## What is needed
How many lines in the listing below contain the word "Oracle"? Reply with the number alone.

──────────────────────────────

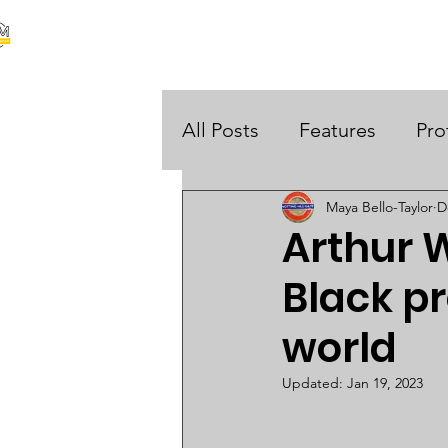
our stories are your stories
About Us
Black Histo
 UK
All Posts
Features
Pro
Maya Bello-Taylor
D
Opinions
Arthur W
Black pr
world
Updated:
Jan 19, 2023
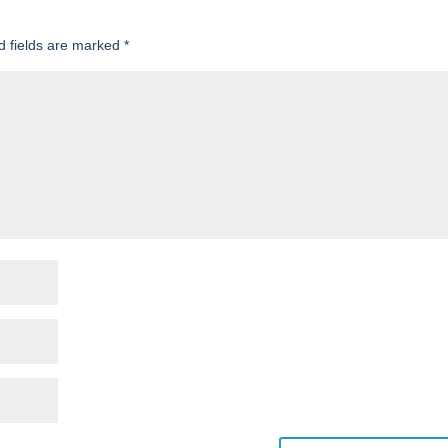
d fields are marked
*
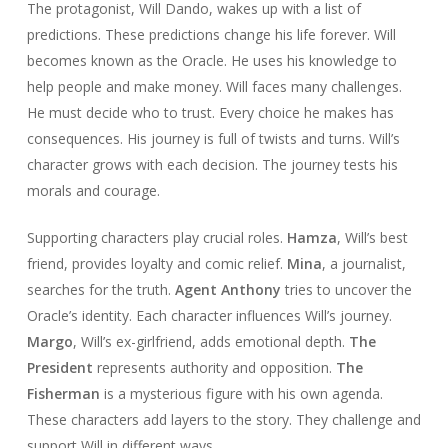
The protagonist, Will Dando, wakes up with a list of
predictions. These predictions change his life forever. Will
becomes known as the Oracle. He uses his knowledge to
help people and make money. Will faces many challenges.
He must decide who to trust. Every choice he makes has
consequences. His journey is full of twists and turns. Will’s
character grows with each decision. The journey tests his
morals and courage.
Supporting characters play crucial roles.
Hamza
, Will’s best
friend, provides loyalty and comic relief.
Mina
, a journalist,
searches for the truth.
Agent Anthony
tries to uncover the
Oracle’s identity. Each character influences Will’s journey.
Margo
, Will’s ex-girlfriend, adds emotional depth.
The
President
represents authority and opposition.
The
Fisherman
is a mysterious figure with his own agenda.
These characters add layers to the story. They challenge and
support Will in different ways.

──────────────────────────────

## Response to the exercise
2